Anthony frowned. “You sure you’re all right, Georgina?” he said, more seriously this time.
“Me? I’m grand.” Georgina half laughed, a nervous habit she fell back on sometimes, and groped around mentally for a change of subject. “What about yourself, Anthony? Hey, last weekend, did we see you out digging in your garden at night?” Striving for light and jovial, she remembered the joke Bren had made at the time and repeated it: “Burying a body, were you?”
Anthony didn’t laugh. In the heartbeat of silence that followed, she knew she had said something wrong.
“Dunno what you’re talking about,” he said gruffly.
Georgina stared at him.
Anthony made an aggressive s
hrugging motion. “I’ve got a bus to catch, Georgina. See you later.”
And he strode off.
She watched him go. What on earth…
That was a lie. He’d lied right to her face. But why?
Chapter 17
Bren was waiting for her in the hall. “Everything all right?”
Georgina looked into the front room for a reassuring glimpse of Cody on the sofa, watching Zootopia for the twentieth time. She breathed in the sight of him there, safe.
“Did you find it?” Bren asked in the self-consciously attentive tone with which he’d been addressing her since she’d learned he had sex with Emma.
“Find what?”
Bren looked puzzled. “Whatever it was that you dropped.”
Georgina blinked, her brain taking several seconds to catch up. “Oh. Yeah. I found it.”
Why had Anthony lied?
“Come into the kitchen,” she said. “I need to talk to you.”
He followed her, his face all hangdog and sorry, obviously expecting the topic to be the state of their marriage.
“Something strange just happened. On my way home.” Georgina closed the kitchen door so Cody wouldn’t overhear. There seemed little point in telling skeptical Bren about figures behind trees, so she skipped ahead to “I ran into Anthony, and he said the weirdest thing.”

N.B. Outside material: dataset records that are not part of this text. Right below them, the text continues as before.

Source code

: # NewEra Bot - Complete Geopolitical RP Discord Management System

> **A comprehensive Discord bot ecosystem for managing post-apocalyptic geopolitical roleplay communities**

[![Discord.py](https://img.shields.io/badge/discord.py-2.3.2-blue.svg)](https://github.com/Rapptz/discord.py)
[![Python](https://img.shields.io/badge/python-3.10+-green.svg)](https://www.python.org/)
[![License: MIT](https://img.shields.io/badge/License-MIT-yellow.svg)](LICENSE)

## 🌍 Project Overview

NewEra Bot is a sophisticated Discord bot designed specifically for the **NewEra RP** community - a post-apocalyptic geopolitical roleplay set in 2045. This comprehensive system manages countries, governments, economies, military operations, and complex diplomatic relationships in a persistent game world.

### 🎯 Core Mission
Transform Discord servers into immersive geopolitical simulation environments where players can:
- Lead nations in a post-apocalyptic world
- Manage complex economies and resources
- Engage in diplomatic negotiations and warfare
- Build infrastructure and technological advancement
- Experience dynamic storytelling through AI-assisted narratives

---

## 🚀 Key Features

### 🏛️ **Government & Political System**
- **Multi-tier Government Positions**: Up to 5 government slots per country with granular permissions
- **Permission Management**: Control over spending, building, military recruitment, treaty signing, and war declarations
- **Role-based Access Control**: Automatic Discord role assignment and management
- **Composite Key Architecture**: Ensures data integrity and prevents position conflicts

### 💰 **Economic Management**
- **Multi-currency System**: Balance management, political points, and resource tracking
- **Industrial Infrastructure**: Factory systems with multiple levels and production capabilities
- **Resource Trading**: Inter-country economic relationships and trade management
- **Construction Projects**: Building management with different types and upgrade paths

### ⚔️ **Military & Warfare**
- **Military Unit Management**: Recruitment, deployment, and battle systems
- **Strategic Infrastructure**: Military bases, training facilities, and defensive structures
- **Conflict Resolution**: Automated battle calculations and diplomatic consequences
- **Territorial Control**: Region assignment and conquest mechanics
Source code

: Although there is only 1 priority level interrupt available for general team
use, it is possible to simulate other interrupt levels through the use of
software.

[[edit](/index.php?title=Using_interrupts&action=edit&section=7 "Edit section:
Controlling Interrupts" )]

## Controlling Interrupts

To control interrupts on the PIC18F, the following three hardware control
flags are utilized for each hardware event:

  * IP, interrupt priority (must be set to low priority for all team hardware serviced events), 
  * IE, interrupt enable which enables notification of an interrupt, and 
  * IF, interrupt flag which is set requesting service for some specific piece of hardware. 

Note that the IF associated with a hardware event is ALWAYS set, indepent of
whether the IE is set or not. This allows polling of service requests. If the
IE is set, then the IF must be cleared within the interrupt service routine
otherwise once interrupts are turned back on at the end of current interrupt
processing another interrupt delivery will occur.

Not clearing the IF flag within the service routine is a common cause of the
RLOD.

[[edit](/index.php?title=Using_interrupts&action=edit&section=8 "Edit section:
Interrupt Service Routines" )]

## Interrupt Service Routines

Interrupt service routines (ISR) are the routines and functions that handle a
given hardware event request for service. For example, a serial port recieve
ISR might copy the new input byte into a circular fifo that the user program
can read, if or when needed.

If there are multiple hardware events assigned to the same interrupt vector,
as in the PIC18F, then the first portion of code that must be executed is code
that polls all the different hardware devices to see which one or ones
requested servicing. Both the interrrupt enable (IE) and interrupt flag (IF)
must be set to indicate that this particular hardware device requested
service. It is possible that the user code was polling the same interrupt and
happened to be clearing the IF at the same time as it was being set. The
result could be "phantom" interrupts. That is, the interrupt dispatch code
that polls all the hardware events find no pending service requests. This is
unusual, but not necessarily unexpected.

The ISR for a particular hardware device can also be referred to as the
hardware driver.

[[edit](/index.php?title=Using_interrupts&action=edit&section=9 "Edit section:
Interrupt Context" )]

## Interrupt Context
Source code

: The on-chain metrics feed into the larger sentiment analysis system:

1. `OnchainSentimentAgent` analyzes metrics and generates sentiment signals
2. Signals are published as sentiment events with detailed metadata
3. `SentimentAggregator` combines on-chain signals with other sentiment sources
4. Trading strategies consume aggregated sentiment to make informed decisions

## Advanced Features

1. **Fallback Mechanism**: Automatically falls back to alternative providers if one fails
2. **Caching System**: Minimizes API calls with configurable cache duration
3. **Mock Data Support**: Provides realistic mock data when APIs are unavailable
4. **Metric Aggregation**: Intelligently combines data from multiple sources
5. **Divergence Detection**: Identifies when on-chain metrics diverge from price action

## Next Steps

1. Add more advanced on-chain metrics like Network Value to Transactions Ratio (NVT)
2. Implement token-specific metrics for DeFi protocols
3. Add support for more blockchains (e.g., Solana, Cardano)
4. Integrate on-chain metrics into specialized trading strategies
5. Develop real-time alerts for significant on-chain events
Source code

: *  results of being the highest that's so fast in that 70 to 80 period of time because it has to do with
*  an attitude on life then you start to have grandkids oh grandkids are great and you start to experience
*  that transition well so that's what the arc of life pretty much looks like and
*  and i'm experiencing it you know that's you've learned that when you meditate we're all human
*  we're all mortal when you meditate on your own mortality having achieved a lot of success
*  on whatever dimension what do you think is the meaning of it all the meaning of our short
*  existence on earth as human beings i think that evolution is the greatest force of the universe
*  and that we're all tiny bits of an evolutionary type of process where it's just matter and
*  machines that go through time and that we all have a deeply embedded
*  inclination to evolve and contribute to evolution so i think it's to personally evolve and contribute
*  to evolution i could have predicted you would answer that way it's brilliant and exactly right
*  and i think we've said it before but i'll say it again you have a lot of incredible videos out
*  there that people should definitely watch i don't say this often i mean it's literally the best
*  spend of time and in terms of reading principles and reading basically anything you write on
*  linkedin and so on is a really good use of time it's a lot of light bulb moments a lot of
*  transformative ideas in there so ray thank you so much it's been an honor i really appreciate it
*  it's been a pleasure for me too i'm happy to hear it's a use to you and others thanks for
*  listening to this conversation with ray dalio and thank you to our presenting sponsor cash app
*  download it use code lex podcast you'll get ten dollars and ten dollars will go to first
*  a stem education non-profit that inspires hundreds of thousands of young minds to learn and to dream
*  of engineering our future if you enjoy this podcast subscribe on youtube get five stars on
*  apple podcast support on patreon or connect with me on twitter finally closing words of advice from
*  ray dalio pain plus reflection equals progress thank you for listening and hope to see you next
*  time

She recapped the exchange. When she finished, Bren gave a long exhale.
“Yeah,” he said eventually, still in that carefully contrite voice. “That’s a bit strange, all right.”
There was something unspoken in the silence that followed.
“He lied about it,” Georgina reiterated. “He outright lied. Then he got all cagey and defensive and ran off. What do you think it means?”
“I don’t know, Georgina.” Bren sounded a little more like his normal self as he went on: “Anthony’s a weird bloke. Grumpy old bastard too. I’ve been saying it for years, but you always defend him.”